Frères et sœurs, nous vivons des temps remplis d’inquiétude, comme il en fut d’autres avant nous, mais avec, bien sûr, des caractéristiques propres. Un monde se défait autour de nous, à différents niveaux, et il n’est pas facile de voir quel monde émergera. Mais nous, nous savons que Dieu ne cesse pas d’œuvrer pour rassembler les êtres humains dans sa plénitude et sa paix. Nous savons que les moments de calme, de réconfort, de joie que nous pouvons connaître ici-bas annoncent notre véritable avenir, parce que Dieu, en Jésus, venu en notre chair et mort pour notre salut, a jeté tout son poids dans la balance.
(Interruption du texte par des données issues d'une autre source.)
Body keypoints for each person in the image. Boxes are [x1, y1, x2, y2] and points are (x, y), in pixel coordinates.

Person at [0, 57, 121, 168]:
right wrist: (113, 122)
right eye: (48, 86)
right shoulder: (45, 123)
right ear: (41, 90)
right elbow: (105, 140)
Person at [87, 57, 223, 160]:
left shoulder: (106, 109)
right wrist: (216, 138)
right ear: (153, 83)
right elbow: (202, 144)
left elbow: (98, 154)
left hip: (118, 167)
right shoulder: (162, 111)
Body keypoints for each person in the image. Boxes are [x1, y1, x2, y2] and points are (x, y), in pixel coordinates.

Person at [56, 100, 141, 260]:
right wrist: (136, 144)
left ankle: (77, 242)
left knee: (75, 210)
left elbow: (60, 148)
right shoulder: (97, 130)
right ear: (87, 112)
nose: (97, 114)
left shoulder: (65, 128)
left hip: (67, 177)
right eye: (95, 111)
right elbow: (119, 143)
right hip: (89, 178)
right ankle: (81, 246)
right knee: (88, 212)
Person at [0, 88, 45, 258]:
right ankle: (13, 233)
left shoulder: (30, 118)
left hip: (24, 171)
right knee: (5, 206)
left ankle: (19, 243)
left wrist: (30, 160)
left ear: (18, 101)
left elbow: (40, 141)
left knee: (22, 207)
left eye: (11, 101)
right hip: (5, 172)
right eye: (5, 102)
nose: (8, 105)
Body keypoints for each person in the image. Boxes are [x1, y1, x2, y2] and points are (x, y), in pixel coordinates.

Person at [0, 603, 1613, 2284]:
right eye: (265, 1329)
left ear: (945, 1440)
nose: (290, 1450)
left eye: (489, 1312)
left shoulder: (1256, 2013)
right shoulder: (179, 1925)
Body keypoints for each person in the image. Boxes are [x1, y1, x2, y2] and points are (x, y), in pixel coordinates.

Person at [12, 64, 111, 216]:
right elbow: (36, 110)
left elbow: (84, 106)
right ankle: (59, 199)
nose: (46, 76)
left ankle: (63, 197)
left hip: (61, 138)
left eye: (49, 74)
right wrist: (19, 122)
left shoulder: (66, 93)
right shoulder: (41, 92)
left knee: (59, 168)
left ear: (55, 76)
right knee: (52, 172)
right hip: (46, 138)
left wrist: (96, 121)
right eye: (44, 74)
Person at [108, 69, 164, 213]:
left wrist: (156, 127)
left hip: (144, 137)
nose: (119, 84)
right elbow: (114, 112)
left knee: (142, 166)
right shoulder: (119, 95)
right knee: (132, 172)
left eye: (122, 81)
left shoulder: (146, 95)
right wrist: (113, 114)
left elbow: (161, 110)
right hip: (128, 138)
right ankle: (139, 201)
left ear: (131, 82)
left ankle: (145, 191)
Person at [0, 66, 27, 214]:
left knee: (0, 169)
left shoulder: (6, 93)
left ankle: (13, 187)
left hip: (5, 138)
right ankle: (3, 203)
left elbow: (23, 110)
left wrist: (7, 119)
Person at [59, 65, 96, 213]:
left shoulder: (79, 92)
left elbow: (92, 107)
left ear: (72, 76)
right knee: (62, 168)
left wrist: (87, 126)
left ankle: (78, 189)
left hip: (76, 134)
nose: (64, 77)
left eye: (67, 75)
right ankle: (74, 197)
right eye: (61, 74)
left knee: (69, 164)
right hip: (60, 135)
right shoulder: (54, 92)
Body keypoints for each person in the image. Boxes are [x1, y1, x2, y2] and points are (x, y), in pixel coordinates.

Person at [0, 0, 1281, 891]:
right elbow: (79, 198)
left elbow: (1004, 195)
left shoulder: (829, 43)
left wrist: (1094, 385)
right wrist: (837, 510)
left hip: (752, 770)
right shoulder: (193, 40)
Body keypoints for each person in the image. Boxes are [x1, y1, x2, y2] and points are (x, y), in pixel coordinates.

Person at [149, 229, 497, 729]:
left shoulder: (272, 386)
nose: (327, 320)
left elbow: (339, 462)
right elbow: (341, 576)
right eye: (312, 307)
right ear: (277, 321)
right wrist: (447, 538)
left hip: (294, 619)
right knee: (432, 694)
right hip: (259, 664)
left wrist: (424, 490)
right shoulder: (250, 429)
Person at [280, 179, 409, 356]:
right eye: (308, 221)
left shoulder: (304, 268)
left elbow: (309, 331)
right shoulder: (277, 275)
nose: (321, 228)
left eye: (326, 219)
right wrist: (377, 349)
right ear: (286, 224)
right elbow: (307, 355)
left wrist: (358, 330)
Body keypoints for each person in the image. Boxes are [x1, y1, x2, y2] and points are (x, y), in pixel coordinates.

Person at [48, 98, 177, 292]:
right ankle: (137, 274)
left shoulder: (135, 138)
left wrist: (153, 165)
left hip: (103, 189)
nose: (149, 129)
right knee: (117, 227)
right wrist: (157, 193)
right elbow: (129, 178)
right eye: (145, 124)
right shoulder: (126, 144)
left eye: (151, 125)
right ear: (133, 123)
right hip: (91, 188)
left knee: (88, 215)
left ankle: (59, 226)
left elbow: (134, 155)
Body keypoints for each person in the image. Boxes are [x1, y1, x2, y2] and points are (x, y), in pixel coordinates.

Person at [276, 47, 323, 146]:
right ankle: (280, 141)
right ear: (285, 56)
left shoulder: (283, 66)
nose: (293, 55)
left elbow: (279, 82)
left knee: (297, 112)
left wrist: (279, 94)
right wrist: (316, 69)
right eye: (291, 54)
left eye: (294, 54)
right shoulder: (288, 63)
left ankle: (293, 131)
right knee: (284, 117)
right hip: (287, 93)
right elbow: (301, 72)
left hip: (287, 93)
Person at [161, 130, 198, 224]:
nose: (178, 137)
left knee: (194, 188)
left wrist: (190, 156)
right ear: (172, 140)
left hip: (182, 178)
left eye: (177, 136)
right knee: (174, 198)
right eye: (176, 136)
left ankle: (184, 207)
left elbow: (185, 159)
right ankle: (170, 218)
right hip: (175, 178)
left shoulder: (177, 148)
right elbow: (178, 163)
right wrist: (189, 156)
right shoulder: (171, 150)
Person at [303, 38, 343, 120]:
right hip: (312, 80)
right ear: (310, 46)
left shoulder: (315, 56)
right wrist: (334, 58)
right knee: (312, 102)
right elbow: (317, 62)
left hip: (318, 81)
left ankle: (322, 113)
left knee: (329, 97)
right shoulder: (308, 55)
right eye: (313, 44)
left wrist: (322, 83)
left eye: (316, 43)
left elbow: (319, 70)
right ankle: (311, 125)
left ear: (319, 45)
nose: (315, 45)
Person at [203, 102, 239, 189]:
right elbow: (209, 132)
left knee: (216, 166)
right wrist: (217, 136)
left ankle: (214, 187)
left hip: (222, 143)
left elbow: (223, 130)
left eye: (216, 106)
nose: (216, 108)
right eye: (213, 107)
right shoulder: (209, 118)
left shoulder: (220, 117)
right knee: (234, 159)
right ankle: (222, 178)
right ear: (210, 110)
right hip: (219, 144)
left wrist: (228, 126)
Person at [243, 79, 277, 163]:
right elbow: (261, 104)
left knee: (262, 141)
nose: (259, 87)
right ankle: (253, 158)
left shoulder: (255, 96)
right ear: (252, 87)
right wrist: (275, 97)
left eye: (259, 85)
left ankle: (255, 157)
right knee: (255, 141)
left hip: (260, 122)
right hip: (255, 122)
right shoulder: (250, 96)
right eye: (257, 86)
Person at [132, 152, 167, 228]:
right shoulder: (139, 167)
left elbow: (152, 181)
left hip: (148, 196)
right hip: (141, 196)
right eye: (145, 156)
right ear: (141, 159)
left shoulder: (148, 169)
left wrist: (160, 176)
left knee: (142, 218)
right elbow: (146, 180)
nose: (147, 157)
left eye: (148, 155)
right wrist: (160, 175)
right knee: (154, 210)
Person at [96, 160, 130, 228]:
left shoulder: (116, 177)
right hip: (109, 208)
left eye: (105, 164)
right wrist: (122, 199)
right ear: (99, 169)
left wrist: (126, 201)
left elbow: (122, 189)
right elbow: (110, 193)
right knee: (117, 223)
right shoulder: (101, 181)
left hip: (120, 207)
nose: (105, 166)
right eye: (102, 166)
Nous savons que, quoi qu’il se passe, Dieu « fera germer pour David un germe de justice ». Alors, oui, frères et sœurs, laissez-moi vous le dire et vous le redire : « Que le Seigneur vous donne, entre vous et à l’égard de tous les hommes, un amour de plus en plus intense et débordant » et encore : « Faites donc de nouveaux progrès, nous vous le demandons, oui, nous vous en prions dans le Seigneur Jésus. » Que les cloches qui sonnent depuis cent ans et depuis bien plus longtemps en réalité vous portent de jour en jour et d’heure en heure cet encouragement,

                                                                                                           Amen.